What do you think of my Me-V?

An interesting article by Phoebe Luckhurst in the Evening Standard last week – Send us your Me-V. Employers are increasingly requesting Video CVs (Me-Vs!) from applicants. Recruitment specialist ‘Hello my Name is…..’ suggests that a whopping 75% of firms now believe that traditional CVs are not “an effective tool for securing a role”. A graduate recruitment site, ‘Aspirating Interns’, suggests 94% of companies looking for an intern favoured Video CVs.

This all sounds exciting – or maybe terrifying – but aspiring Me-V makers must remember that the same criteria applies to Me-Vs as to CVs which we often help with alongside interview training. Firsts impressions are key – a sloppy video will lead to an even quicker turn off than a badly presented CV. Your body language is critical as it would be in the interview room – be alert, engaged and engaging. Vocal quality will be assessed too – is your voice clear, steady, confident, enthusiastic? And do you look natural and spontaneous – not as if you are reading from a piece of A4 sellotaped to the wall! While you are not being assessed on the ‘production value’ of the piece, do remember that your self presentation will say a lot about you.  A 30 second TV commercial involves a team of creatives and a lot of cash and even they can go wrong sometimes.

We believe the key point to remember either in a written CV or a Me-V is how best do I communicate MY STORY in a way that convinces a prospective employer that I am just what they are look for.

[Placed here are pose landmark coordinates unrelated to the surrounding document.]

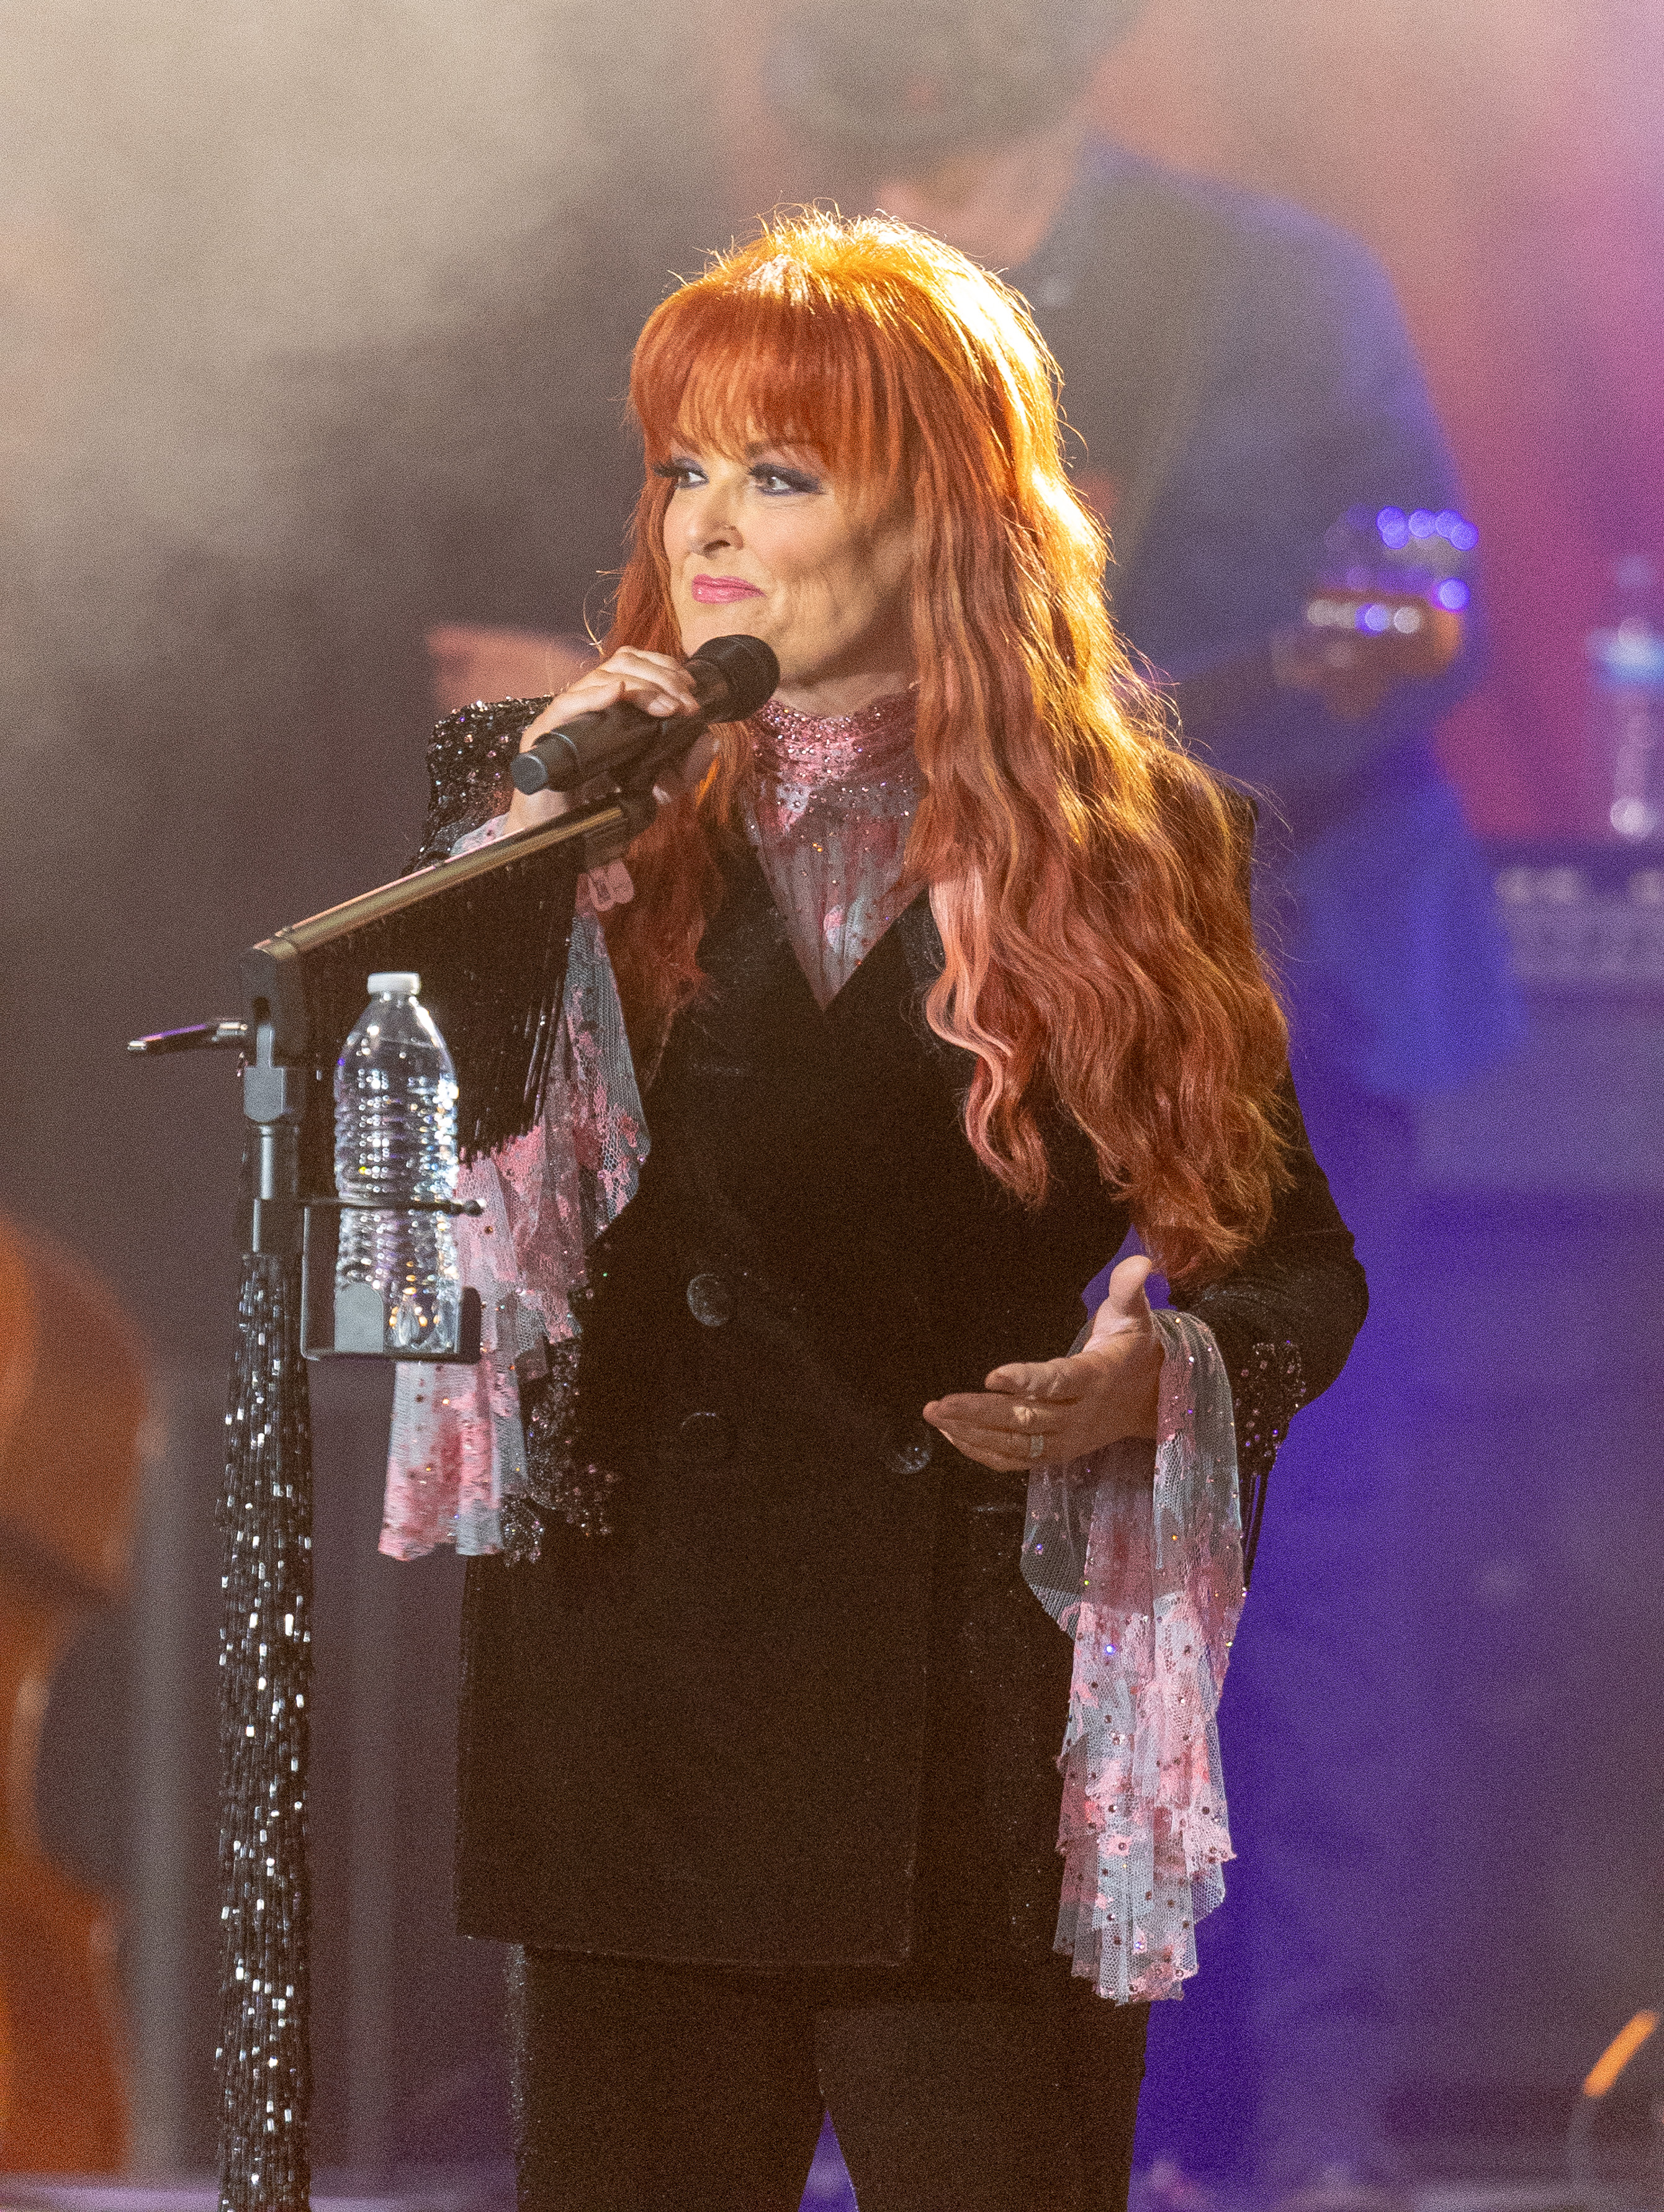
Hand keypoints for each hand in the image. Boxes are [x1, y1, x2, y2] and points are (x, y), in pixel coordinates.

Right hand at [506, 647, 714, 831]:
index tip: (690, 687)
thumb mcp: (658, 788)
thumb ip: (686, 768)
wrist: (562, 832)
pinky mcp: (545, 733)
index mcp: (609, 705)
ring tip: (667, 706)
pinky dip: (595, 695)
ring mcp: (565, 715)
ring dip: (641, 686)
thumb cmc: (604, 802)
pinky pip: (568, 704)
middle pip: (622, 663)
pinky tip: (618, 693)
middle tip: (685, 702)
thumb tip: (710, 739)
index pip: (633, 663)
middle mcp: (587, 702)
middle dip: (661, 678)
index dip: (663, 666)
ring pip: (601, 677)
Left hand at [922, 1256, 1162, 1473]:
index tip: (991, 1376)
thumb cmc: (1133, 1349)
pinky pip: (1017, 1460)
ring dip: (974, 1434)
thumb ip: (1128, 1289)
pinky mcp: (1057, 1454)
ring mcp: (1067, 1440)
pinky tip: (953, 1436)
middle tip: (939, 1404)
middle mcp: (1079, 1415)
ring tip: (936, 1417)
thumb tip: (1139, 1260)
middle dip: (981, 1413)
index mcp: (1096, 1378)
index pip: (1060, 1381)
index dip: (1027, 1381)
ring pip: (1017, 1445)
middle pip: (1027, 1419)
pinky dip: (984, 1452)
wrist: (1151, 1400)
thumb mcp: (1135, 1316)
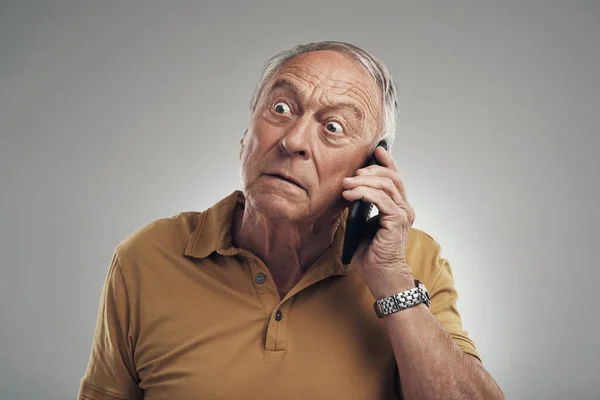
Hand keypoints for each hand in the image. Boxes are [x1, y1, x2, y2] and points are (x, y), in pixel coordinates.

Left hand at [342, 146, 415, 289]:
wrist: (381, 276)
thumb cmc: (371, 254)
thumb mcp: (362, 224)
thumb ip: (361, 207)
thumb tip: (347, 191)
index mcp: (398, 208)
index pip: (396, 179)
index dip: (387, 162)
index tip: (376, 151)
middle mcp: (404, 208)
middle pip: (392, 178)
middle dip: (372, 170)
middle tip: (353, 173)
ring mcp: (403, 214)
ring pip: (386, 186)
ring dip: (363, 182)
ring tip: (346, 184)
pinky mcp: (396, 221)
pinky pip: (382, 200)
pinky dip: (364, 193)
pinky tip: (350, 195)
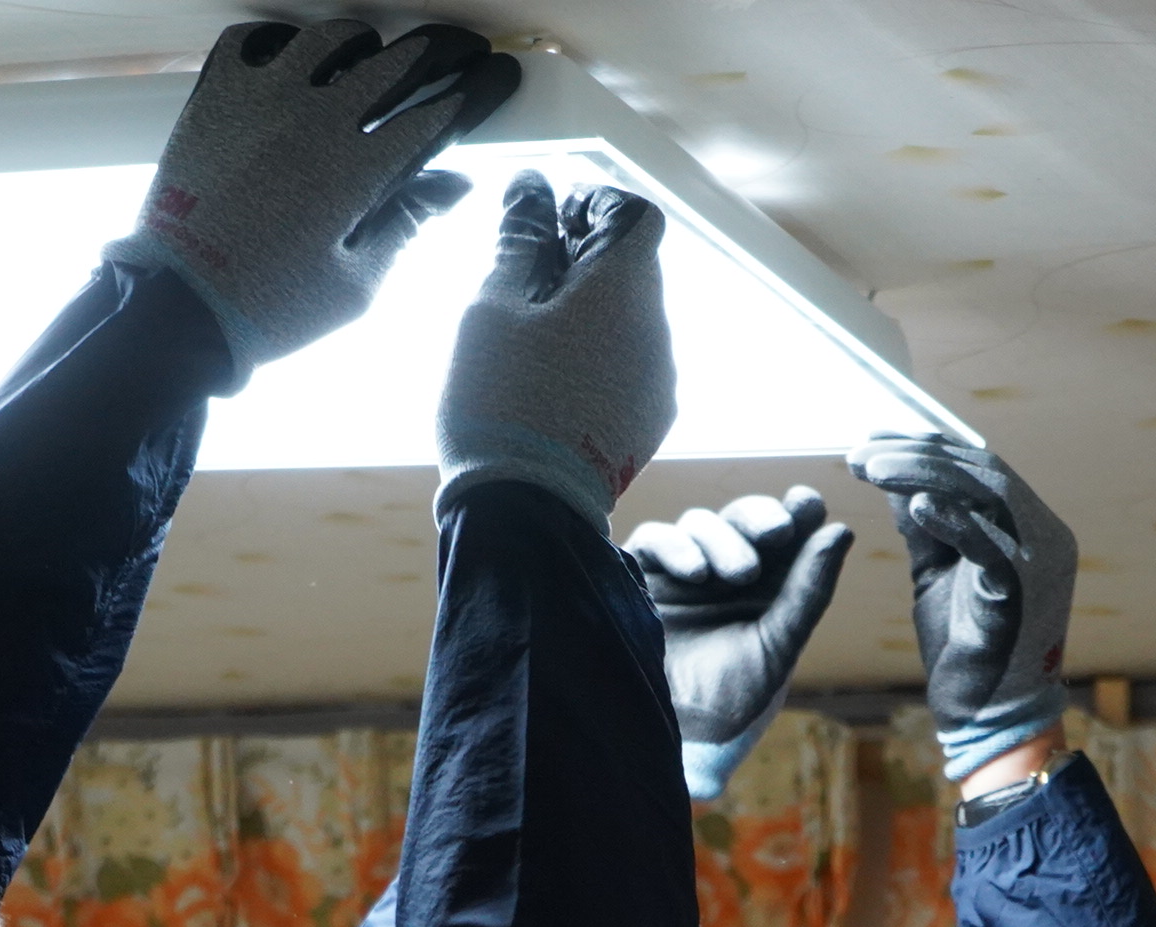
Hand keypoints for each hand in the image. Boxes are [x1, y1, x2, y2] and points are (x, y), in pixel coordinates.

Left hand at [107, 20, 519, 389]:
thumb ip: (405, 223)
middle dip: (442, 51)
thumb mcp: (354, 283)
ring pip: (331, 37)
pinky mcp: (216, 95)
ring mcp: (262, 98)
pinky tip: (294, 61)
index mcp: (359, 170)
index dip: (480, 89)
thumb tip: (453, 185)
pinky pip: (254, 39)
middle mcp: (316, 119)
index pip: (441, 110)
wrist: (176, 307)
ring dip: (364, 44)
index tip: (499, 77)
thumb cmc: (270, 307)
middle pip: (399, 59)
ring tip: (373, 55)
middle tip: (459, 51)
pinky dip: (282, 42)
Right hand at [437, 172, 676, 529]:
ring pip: (631, 320)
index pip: (633, 214)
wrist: (527, 509)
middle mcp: (658, 328)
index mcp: (624, 287)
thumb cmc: (501, 399)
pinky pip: (632, 366)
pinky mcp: (651, 421)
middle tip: (523, 282)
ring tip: (531, 343)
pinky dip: (600, 357)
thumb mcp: (495, 306)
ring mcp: (661, 379)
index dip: (590, 206)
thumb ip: (519, 239)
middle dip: (584, 260)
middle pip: (634, 268)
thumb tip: (532, 187)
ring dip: (591, 313)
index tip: (546, 224)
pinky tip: (552, 385)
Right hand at [623, 489, 853, 799]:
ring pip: (702, 521)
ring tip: (739, 575)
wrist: (675, 735)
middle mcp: (728, 570)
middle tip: (777, 533)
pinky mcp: (642, 576)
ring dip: (725, 538)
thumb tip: (841, 530)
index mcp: (770, 584)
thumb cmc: (731, 699)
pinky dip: (677, 546)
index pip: (788, 528)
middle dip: (762, 516)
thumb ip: (808, 592)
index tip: (806, 504)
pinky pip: (656, 538)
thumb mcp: (778, 647)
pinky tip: (697, 574)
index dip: (799, 508)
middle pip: (746, 515)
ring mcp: (684, 570)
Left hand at [845, 433, 1076, 780]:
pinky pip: (989, 545)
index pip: (978, 466)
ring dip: (924, 476)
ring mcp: (1040, 561)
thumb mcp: (937, 574)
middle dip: (917, 455)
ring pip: (985, 493)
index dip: (926, 446)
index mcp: (1029, 526)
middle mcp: (1044, 534)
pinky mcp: (1023, 592)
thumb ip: (925, 527)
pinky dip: (952, 521)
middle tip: (861, 452)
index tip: (873, 439)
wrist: (990, 718)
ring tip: (871, 468)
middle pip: (982, 470)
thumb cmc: (966, 649)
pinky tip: (910, 506)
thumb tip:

This is what we work on with everyone we see whether looking for a school/university place or a job. So for all of you out there thinking about your Me-Vs, we’d be glad to help – Prep4’s directors are the perfect combination of a journalist, a drama coach and a film maker. For advice or assistance in delivering your story, whether at an interview, on a CV or a Me-V email graham@prep4online or victoria@prep4online.com.

Don’t worry, when Phoebe Luckhurst point outs that “…showreels certainly favour those who spent their childhood warbling in school pantos, harbouring fantasies of Blue Peter stardom,” she is forgetting that like many challenges, if you prepare properly you can do a great job, whatever your background.